═════ Texte fourni

Cou'donc, Michael Sabia et ses lieutenants de la Caisse de dépôt et placement ont-ils si peur de Pauline Marois et du Parti québécois qu'ils sentent l'urgence de protéger à tout prix Rona contre une prise de contrôle étrangère?

En effet, la Caisse de dépôt et placement du Québec ne lâche pas le morceau et continue de serrer l'étau autour de Rona, de peur de voir notre fleuron de la quincaillerie canadienne tomber entre les mains de l'américaine Lowe's. Bien que le quincailler américain ait annoncé en début de semaine qu'il renonçait à son offre amicale d'acquisition de Rona, des analystes croient qu'une offre publique d'achat (OPA) hostile demeure toujours possible.

Après avoir acquis un bloc additionnel de 285 700 actions de Rona au prix moyen de 12,75$ lors des deux séances de la fin août qui ont précédé le retour au pouvoir du Parti québécois, la Caisse s'est permis d'acheter un autre gros bloc de 731 900 actions lors de la journée même des élections, soit le mardi 4 septembre dernier. Elle a payé ce bloc 12,84$ l'action, pour un investissement de 9,4 millions de dollars.

La Caisse détient maintenant 18,2 millions d'actions de Rona, soit 15% des actions en circulation. Ce qui fait de la Caisse le principal actionnaire du quincailler québécois. C'est depuis décembre 2011 que la Caisse accumule des blocs d'actions de Rona. Cela coïncide avec le début des rumeurs laissant entendre que Lowe's s'intéressait à la chaîne de magasins de notre quincailler.

De décembre à aujourd'hui, la Caisse a acheté sur le marché un peu plus de 6,9 millions d'actions additionnelles. Elle a ainsi augmenté sa position de 62% dans Rona.

La moitié de ces actions ont été acquises à bon compte (autour de 10$ l'action) et l'autre moitié à des prix (de 12,65 à 14,25$) nettement plus haut que le cours actuel de Rona. Au décompte, la Caisse accuse présentement une moins-value de 5,5 millions de dollars avec ses achats des neuf derniers mois.

C'est en raison du retrait de la «proposition non contraignante et non sollicitée» de Lowe's que l'action de Rona a fortement chuté par rapport à son récent haut de 14,49$ atteint lors du dévoilement de l'offre de Lowe's, le 31 juillet dernier. À 11,05$, le titre de Rona se négocie actuellement en baisse de 23% par rapport à son récent sommet.

══════════
═════ Liste

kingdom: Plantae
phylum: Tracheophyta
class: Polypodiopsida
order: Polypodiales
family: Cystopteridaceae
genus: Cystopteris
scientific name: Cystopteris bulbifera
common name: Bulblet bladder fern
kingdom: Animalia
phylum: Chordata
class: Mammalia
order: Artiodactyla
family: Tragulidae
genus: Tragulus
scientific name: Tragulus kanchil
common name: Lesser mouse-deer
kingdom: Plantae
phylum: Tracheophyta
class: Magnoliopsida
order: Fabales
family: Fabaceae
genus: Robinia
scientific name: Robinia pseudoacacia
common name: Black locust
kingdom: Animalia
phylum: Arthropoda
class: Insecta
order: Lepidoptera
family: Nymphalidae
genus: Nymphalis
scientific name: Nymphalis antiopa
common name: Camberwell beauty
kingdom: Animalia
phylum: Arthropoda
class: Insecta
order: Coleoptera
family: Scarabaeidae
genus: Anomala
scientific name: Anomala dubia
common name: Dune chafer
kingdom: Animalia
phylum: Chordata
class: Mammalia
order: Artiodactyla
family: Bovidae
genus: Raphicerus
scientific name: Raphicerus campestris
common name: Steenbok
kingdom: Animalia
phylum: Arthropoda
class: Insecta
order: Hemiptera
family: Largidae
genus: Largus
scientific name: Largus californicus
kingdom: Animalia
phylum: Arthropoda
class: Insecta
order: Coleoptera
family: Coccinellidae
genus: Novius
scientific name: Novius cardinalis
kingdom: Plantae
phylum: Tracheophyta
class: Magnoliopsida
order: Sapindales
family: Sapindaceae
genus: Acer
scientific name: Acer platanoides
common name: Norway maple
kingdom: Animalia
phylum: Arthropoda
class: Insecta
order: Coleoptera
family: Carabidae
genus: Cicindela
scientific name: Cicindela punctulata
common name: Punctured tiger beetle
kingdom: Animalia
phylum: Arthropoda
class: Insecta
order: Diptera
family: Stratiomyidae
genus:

══════════

Exercices
**a.** Dites si chacun des énoncés suivants concorde avec le texte sur la Caisse et Rona, en répondant par oui ou non et en citant les mots décisifs du texte. (i) La Caisse possède 15 % des actions en circulation de Rona. (ii) Lowe's a lancé une offre publique d'achat hostile sur Rona. (iii) La Caisse a acheté un bloc de 731 900 actions de Rona le jour même des élections.
**b.** Poursuivez le texte sur la Caisse et Rona à partir de sa dernière phrase.

Corrigé
**a.**
(i) Oui : « La Caisse détient maintenant 18,2 millions d'actions de Rona, soit 15% des actions en circulation. »
(ii) Non : « le quincailler américain ait annoncé en début de semaine qu'il renonçait à son offre amicale d'acquisition de Rona, des analystes croient qu'une offre publique d'achat (OPA) hostile demeure toujours possible. »
(iii) Oui : « la Caisse s'est permis d'acheter un autre gros bloc de 731 900 actions lors de la journée même des élections »

**b.**
La tentative d'OPA amicale de Lowe's sur Rona a ravivé la fibre nationaliste non seulement des péquistes de Pauline Marois mais également des caquistes de François Legault et même des libéraux de l'ex-premier ministre Jean Charest. Dans un étonnant consensus de campagne électorale, les trois grands partis politiques souhaitaient barrer littéralement la route à la tentative de prise de contrôle de Lowe's sur Rona.

Pour le PQ et la CAQ, il ne fait pas de doute que la Caisse de dépôt et placement doit jouer un rôle déterminant dans la protection boursière de nos entreprises susceptibles de faire l'objet d'une éventuelle OPA étrangère ou canadienne, hors Québec s'entend.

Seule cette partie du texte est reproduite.